_AUSGEWÄHLTER AUSZUG_
========

Erschienen in Ausgabe: No 58 (12/2010) | Letzte Änderung: 24.11.10 |
Rezension zu Haruki Murakamis "1Q84"
von Heike Geilen
Für
seine surreale Beschreibung einer dystopischen Welt ist Haruki Murakami schon
lange bekannt. Gefühlsmäßig verarmte und vereinsamte Menschen, mitunter Gewalt,
Paralleluniversen, deren Grenzen zur realen Welt fließend und daher von dieser
kaum zu unterscheiden sind, durchziehen das gesamte Oeuvre des japanischen
Autors. Sein neuestes Werk bildet hierbei keine Ausnahme. Mit „1Q84“ bezieht er
sich zudem auf George Orwells Zukunftsroman „1984“. Der Unterschied zum Briten
besteht allerdings darin, dass Murakami die Vergangenheit erkundet, um sich
auszumalen, wie unsere Geschichte anders hätte verlaufen können: „Denn die Gegenwart entsteht durch die
Anhäufung von Vergangenheit.“, lässt er seinen Protagonisten Tengo
feststellen.

========

_ANFORDERUNG 1_
Stimmen diese Aussagen mit der Rezension zu „1Q84“ überein? Antworte jeweils mit Ja oder Nein und zitiere die entscheidenden Worte der Rezension wörtlich. (a) Mit „1Q84“ bezieht sich Murakami auf George Orwells „1984“. (b) Murakami erkundet die Zukunft. (c) Das neueste Werk ist eine Ausnahme im Gesamtwerk des Autors.
_ANFORDERUNG 2_
Ändere in der Auflistung den Abschnitt von der Zeile mit „median 6.00, box“ bis einschließlich der Zeile mit „Rank the series by their average“, indem du „larger“ durch „greater“ ersetzt. Gib nur diese Zeilen wieder und lass alles andere unverändert.

_Aufgaben zum Diagrammverständnis_
========

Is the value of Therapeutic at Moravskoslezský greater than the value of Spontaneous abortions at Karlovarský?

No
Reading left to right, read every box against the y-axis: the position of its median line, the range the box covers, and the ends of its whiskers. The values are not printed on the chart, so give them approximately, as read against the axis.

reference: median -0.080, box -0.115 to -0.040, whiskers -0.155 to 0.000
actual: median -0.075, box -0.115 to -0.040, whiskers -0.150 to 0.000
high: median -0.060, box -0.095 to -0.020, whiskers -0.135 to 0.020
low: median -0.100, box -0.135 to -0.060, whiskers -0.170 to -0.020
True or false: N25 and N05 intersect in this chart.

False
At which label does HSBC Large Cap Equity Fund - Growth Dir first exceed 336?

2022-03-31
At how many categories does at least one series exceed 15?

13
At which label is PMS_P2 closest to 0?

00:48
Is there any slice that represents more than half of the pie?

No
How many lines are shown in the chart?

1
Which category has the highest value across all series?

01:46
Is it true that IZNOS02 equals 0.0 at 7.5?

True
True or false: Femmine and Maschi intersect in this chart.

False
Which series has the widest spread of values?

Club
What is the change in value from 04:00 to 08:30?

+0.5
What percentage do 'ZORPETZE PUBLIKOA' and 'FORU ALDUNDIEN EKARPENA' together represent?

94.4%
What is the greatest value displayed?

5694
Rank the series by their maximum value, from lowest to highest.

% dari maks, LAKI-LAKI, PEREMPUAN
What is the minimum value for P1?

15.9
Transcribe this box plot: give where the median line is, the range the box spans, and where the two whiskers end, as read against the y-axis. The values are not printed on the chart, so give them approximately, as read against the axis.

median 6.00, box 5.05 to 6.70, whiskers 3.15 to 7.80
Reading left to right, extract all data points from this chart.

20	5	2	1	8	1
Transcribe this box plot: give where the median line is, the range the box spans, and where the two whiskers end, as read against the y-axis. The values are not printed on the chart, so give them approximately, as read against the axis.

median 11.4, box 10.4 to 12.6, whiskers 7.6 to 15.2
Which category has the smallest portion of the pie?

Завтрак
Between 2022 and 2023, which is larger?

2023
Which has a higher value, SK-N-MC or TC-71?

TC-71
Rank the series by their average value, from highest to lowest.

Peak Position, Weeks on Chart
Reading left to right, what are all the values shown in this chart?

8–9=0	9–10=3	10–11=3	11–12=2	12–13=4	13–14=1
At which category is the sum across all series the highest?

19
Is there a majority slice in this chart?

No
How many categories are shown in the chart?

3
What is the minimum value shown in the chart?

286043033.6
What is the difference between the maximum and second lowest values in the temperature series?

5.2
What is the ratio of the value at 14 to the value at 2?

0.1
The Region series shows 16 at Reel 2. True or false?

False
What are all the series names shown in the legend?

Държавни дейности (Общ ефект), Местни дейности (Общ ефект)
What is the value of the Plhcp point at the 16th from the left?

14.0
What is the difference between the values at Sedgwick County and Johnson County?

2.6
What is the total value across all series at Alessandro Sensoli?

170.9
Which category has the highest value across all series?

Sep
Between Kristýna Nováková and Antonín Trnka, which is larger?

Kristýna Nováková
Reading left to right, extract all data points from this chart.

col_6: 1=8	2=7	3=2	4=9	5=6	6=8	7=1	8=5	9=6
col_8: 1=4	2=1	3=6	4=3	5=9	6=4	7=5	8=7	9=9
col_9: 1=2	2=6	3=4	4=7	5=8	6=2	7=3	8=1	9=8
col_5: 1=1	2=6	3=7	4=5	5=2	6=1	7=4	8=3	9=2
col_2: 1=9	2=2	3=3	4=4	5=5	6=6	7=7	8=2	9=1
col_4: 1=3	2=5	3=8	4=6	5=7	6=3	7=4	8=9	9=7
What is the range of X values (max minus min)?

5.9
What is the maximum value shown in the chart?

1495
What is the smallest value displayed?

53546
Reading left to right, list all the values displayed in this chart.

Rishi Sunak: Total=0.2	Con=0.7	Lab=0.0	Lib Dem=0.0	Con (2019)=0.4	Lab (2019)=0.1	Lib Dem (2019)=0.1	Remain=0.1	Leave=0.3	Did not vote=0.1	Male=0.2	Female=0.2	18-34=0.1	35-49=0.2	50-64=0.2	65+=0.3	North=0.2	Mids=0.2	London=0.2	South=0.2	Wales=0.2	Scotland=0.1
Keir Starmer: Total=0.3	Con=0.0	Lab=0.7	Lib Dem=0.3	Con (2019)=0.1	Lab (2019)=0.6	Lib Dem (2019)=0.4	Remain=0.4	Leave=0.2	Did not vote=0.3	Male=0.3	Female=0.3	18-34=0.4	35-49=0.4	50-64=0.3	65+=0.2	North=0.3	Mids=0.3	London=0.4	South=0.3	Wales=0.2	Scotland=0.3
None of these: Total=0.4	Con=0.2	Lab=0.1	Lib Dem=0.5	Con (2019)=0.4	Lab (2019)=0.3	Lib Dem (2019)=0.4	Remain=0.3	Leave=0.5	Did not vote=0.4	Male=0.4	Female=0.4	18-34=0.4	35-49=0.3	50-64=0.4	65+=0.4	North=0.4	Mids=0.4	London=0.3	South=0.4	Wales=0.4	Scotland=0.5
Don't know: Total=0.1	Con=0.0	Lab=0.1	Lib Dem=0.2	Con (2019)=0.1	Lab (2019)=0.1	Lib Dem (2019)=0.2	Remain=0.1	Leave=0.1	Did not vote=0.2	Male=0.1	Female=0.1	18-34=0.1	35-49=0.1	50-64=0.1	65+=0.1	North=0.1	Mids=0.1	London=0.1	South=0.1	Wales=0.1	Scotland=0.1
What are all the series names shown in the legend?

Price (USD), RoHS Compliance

========

_ANTWORTBEREICH 1_
(a) Ja: „Mit „1Q84“ bezieht er sich zudem auf George Orwells Zukunftsroman „1984“.“
(b) Nein: „dass Murakami die Vergangenheit erkundet“
(c) Nein: „Sein neuestes Werk bildet hierbei keine Ausnahme.“

_ANTWORTBEREICH 2_
median 6.00, box 5.05 to 6.70, whiskers 3.15 to 7.80
Reading left to right, extract all data points from this chart.

20	5	2	1	8	1
Transcribe this box plot: give where the median line is, the range the box spans, and where the two whiskers end, as read against the y-axis. The values are not printed on the chart, so give them approximately, as read against the axis.

median 11.4, box 10.4 to 12.6, whiskers 7.6 to 15.2
Which category has the smallest portion of the pie?

Завтрак
Between 2022 and 2023, which is greater?

2023
Which has a higher value, SK-N-MC or TC-71?

TC-71
Rank the series by their average value, from highest to lowest.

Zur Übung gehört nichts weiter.